The reason caches come in "lines" that are bigger than the words size of the processor is not an optimization (i.e. they're not deliberately bringing in nearby memory in the hope that it will be useful). The reason is that the logic associated with maintaining the cache (index and tag bits) is expensive, and needs to be repeated for each "thing" you have in the cache. So by making the "things" bigger (e.g. the 512 bit cache line on modern CPUs) you reduce the overhead of the bookkeeping.
I do not think that is true. There is considerable chance that that extra memory will be useful. The simplest example to think of are cache lines that contain program code. The other canonical example is the "for item in array do item = f(x)" loop.
In some sense, large cache lines are just cheap ways to implement speculative reads.

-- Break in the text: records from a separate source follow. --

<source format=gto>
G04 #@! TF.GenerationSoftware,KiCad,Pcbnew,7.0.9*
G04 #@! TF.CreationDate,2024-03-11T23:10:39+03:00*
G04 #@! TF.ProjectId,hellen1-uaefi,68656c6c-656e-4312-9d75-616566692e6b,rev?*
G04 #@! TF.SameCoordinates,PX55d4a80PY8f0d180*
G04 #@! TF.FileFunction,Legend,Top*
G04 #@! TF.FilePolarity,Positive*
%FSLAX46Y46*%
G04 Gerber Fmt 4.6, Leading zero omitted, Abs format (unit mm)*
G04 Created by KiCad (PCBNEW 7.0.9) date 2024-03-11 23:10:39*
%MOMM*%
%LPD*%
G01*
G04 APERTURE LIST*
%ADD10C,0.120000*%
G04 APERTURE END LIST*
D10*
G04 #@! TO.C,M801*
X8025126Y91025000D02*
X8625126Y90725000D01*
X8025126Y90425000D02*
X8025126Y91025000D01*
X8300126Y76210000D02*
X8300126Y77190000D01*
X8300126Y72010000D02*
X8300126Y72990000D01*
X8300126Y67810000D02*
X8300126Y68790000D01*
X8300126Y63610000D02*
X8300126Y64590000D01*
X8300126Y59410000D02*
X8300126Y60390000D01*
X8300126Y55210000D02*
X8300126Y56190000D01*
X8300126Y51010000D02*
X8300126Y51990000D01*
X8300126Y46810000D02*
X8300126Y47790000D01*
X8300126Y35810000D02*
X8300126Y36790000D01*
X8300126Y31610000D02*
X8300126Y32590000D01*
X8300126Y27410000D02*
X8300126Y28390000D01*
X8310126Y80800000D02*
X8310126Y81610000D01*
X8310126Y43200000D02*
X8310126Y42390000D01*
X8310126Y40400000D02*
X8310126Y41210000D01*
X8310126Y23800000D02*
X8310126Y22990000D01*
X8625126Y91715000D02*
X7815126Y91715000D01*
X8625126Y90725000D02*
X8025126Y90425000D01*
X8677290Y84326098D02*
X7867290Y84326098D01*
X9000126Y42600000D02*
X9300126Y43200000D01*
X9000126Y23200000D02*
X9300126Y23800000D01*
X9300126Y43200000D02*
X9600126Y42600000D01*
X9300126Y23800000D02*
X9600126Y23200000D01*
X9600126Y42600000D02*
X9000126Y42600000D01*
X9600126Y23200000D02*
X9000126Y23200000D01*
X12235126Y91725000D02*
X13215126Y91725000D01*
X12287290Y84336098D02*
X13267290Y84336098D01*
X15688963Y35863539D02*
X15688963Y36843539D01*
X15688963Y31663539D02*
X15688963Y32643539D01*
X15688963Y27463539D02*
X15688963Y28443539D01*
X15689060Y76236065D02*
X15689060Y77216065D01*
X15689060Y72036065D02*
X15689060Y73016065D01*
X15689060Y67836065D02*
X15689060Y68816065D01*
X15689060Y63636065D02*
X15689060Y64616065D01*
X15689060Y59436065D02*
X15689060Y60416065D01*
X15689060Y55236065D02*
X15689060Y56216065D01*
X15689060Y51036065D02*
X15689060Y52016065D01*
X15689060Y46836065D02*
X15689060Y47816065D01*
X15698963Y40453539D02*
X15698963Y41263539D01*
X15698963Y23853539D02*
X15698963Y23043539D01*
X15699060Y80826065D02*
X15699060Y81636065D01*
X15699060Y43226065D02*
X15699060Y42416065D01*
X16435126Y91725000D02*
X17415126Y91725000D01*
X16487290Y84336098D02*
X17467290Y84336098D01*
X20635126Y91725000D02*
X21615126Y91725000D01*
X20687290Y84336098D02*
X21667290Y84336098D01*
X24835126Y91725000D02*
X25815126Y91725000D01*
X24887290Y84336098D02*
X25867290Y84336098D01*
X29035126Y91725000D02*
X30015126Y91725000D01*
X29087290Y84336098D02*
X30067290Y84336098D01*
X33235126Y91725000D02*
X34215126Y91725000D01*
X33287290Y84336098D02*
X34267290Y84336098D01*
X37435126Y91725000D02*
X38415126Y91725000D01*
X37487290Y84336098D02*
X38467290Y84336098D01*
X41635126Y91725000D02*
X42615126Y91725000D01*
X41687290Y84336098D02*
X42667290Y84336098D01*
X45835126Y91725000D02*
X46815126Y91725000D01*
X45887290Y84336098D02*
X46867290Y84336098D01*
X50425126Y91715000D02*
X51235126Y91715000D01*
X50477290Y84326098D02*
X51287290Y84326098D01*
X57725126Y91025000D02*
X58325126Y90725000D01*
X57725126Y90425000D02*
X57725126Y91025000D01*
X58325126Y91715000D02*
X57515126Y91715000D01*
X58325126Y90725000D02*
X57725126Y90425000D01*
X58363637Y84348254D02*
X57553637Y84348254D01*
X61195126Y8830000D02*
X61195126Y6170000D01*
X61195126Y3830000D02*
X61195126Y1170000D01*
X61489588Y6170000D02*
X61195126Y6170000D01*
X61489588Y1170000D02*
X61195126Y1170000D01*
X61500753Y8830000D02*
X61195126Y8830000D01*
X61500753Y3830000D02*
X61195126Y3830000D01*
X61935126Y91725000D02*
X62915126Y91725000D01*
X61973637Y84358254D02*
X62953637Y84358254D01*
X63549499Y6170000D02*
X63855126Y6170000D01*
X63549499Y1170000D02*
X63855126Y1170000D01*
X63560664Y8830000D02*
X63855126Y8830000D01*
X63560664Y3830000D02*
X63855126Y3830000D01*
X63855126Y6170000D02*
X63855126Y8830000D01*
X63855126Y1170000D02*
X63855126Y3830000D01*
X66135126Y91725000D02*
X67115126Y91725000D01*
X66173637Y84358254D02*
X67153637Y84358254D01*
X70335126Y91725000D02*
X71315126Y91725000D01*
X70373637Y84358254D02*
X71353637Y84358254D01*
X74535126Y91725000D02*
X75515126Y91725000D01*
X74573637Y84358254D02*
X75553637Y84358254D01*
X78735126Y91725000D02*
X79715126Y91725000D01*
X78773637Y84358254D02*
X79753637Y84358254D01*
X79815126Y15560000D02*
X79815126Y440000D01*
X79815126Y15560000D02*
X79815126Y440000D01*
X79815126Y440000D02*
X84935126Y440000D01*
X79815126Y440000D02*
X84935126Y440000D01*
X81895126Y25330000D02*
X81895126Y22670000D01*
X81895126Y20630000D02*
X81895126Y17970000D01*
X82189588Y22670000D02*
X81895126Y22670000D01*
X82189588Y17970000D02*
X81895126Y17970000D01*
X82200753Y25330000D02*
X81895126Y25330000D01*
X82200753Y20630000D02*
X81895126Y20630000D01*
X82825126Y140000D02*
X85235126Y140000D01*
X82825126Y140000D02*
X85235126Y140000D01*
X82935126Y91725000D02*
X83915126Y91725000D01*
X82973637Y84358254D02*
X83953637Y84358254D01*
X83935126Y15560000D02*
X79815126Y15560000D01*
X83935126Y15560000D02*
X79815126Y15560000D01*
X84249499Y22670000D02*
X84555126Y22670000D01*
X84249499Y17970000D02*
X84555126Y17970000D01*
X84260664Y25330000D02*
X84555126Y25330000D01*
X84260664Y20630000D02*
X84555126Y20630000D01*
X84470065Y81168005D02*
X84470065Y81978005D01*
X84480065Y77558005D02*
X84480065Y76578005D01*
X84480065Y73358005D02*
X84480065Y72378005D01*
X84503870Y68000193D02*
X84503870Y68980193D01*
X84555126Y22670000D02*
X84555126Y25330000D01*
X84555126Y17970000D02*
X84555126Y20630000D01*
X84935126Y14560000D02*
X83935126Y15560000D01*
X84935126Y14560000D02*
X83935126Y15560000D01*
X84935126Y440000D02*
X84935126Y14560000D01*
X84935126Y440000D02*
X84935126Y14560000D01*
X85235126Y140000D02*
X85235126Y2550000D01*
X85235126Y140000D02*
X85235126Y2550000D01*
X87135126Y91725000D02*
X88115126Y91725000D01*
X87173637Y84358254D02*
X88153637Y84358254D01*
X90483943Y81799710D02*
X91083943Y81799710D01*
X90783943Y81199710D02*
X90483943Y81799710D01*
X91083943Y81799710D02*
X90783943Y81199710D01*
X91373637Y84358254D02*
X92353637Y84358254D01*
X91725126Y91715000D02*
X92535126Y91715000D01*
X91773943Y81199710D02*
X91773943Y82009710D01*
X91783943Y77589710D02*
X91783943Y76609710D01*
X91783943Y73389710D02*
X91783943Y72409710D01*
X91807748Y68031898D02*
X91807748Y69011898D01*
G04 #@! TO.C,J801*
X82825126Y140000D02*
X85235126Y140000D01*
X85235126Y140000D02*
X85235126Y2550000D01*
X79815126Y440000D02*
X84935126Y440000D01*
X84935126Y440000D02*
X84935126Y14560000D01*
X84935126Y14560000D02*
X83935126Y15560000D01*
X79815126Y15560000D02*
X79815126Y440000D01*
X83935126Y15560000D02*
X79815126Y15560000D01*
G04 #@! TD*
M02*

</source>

See for example http://dl.acm.org/citation.cfm?id=255272 (pay walled, but the abstract is clear enough):
"A significant observation is that, although increasing line sizes can result in a higher hit ratio, it also considerably increases traffic to main memory, thereby degrading the performance."
There also are CPUs that attempt to detect access patterns without help from the programmer, for example Power: http://chipdesignmag.com/display.php?articleId=3926&issu....

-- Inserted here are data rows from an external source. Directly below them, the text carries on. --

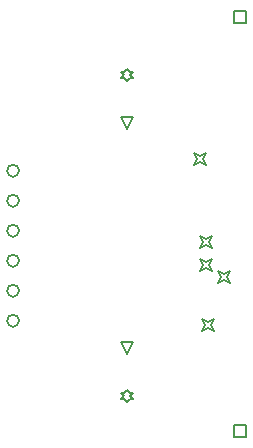
<source format=gbr>
%TF.GenerationSoftware,Altium Limited,Altium Designer,18.0.9 (584)*%
G04 Layer_Color=2752767*
%FSLAX26Y26*%
%MOIN*%
%TF.FileFunction,Drawing*%
%TF.Part,Single*%
G01*
G75*
%TA.AperFunction,NonConductor*%
%ADD24C,0.005000*%
%ADD45C,0.006667*%
D24*
X846141Y-1496378D02*
Y-1456378D01*
X886141D01*
Y-1496378D01*
X846141D01*
Y-118425D02*
Y-78425D01*
X886141D01*
Y-118425D01*
X846141D01*
X486529Y-1220906D02*
X466529Y-1180906D01*
X506529D01*
X486529Y-1220906D01*
X488129Y-472305D02*
X468129Y-432305D01*
X508129D01*
X488129Y-472305D01*
Y-310406D02*
X498129Y-300406D01*
X508129D01*
X498129Y-290406D01*
X508129Y-280406D01*
X498129D01*
X488129Y-270406D01*
X478129Y-280406D01*
X468129D01*
X478129Y-290406D01*
X468129Y-300406D01*
X478129D01*
X488129Y-310406D01*
Y-1382805D02*
X498129Y-1372805D01*
X508129D01*
X498129Y-1362805D01*
X508129Y-1352805D01*
X498129D01*
X488129Y-1342805D01*
X478129Y-1352805D01*
X468129D01*
X478129Y-1362805D01*
X468129Y-1372805D01*
X478129D01*
X488129Y-1382805D01*
X711317Y-590894D02*
X721317Y-570894D01*
X711317Y-550894D01*
X731317Y-560894D01*
X751317Y-550894D01*
X741317Y-570894D01*
X751317Y-590894D01*
X731317Y-580894D01*
X711317Y-590894D01*
X791317Y-984894D02*
X801317Y-964894D01*
X791317Y-944894D01*
X811317Y-954894D01*
X831317Y-944894D01*
X821317Y-964894D01*
X831317Y-984894D01*
X811317Y-974894D01*
X791317Y-984894D01*
X731317Y-944803D02*
X741317Y-924803D01*
X731317Y-904803D01*
X751317Y-914803D01*
X771317Y-904803D01*
X761317Y-924803D01*
X771317Y-944803D01*
X751317Y-934803D01*
X731317Y-944803D01*
Y-866693D02*
X741317Y-846693D01*
X731317Y-826693D01*
X751317Y-836693D01*
X771317Y-826693D01*
X761317Y-846693D01*
X771317Y-866693D01*
X751317Y-856693D01*
X731317Y-866693D01*
X737401Y-1144803D02*
X747401Y-1124803D01*
X737401Y-1104803D01*
X757401Y-1114803D01*
X777401Y-1104803D01*
X767401Y-1124803D01*
X777401Y-1144803D01*
X757401Y-1134803D01*
X737401Y-1144803D01*
D45*
X128267Y-610236D02*
G03*
X128267Y-610236I-20000J0D01*
G01*
Y-710236D02*
G03*
X128267Y-710236I-20000J0D01*
G01*
Y-810236D02*
G03*
X128267Y-810236I-20000J0D01*
G01*
Y-910236D02*
G03*
X128267Y-910236I-20000J0D01*
G01*
Y-1010236D02*
G03*
X128267Y-1010236I-20000J0D01*
G01*
Y-1110236D02*
G03*
X128267Y-1110236I-20000J0D01*
G01*
%TF.MD5,4207994d88aa21fc39a272e2c7ec7b0b*%
M02*

</source>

I think Intel CPUs have similar functionality, but these were the ones I found first (using "cache stride hints" as Google query), perhaps because Intel uses different terminology.
I'll just leave this here, PDF version for anyone who doesn't want to mess with the webpage reformatting.
The other day there was some post on front end/client side programming with a crazy amount of things everyone needs to know. Now apparently we also have to know the characteristics of the charging/discharging of capacitors in memory.
All in all, this is WAY too in depth too have the title it has. The only way you have to know all this stuff as a software engineer is if you are working on the lowest level of something like an OS kernel or a video game engine.